Required work
1. Reproduce word for word the part of the appeal excerpt from "These findings, it" to "should be confirmed.".
2. According to the appeal excerpt, what finding did the appellant submit Dr Patrick's findings should have produced?
3. Decide whether each statement agrees with the appeal excerpt, answering yes or no and quoting the deciding words: (a) Dr Patrick noted on 22 August 2019 that Mr Zveglic was conscious of the scar. (b) The respondent argued that the MAC should be revoked. (c) The discussion says there is an entitlement to compensation for pain and suffering.

Text for analysis
[Start of section]

Further error was alleged because the MA made no comment as to whether Mr Zveglic was conscious of the scar. The appellant observed that on 22 August 2019, Dr Patrick noted that Mr Zveglic was then conscious of the scar, and that Dr Patrick had reported a marked colour contrast with the surrounding skin (significantly reddened).
These findings, it was submitted, should have resulted in a finding of 2% WPI.
Respondent
The respondent submitted that the MA had taken a detailed history, reviewed the documents and carried out a detailed examination. The MA had provided precise reasons in his assessments and had taken into consideration the reports of Dr Vijay Panjratan and
Dr Patrick in forming his opinion. There was accordingly no error demonstrated and the MAC should be confirmed.
Discussion
The MA has conducted a thorough and well explained MAC. We did not see any relevance in the appellant’s submissions as to the “impact” Mr Zveglic’s unfortunate injury. There is of course no entitlement to compensation for pain and suffering.

[End of section]

(Stored items)
[Start of section]

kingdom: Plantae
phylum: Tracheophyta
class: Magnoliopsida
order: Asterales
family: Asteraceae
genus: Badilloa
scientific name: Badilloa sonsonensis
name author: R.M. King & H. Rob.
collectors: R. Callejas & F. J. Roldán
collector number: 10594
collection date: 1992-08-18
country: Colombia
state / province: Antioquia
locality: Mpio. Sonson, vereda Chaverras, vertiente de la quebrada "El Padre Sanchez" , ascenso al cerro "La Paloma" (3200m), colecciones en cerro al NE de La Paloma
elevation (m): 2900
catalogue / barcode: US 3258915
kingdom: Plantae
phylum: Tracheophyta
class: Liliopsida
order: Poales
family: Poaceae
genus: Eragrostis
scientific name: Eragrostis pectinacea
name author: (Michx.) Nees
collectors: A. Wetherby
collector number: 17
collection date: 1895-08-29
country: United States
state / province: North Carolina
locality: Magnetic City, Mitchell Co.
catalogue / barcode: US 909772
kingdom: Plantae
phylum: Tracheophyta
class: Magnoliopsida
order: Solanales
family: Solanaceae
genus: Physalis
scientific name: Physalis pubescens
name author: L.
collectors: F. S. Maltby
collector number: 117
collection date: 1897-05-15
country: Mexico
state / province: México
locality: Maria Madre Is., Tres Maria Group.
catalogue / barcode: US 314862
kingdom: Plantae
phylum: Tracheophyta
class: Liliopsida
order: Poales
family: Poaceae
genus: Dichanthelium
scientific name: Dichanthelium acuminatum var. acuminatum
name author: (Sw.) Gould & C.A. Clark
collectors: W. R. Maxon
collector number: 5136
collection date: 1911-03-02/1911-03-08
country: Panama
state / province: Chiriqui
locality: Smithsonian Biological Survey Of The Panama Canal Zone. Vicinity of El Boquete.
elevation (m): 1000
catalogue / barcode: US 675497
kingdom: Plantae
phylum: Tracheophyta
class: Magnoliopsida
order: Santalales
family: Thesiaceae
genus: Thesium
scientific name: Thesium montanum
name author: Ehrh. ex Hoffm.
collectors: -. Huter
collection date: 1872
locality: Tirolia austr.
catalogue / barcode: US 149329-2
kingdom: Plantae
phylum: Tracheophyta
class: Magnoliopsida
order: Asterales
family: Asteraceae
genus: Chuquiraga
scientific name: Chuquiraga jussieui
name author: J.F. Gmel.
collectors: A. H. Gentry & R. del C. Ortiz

[End of section]

Solutions by task
1.
These findings, it was submitted, should have resulted in a finding of 2% WPI.
Respondent
The respondent submitted that the MA had taken a detailed history, reviewed the documents and carried out a detailed examination. The MA had provided precise reasons in his assessments and had taken into consideration the reports of Dr Vijay Panjratan and
Dr Patrick in forming his opinion. There was accordingly no error demonstrated and the MAC should be confirmed.

2. A finding of 2% WPI.

3.
(a) Yes: "on 22 August 2019, Dr Patrick noted that Mr Zveglic was then conscious of the scar"
(b) No: "the MAC should be confirmed"
(c) No: "There is of course no entitlement to compensation for pain and suffering."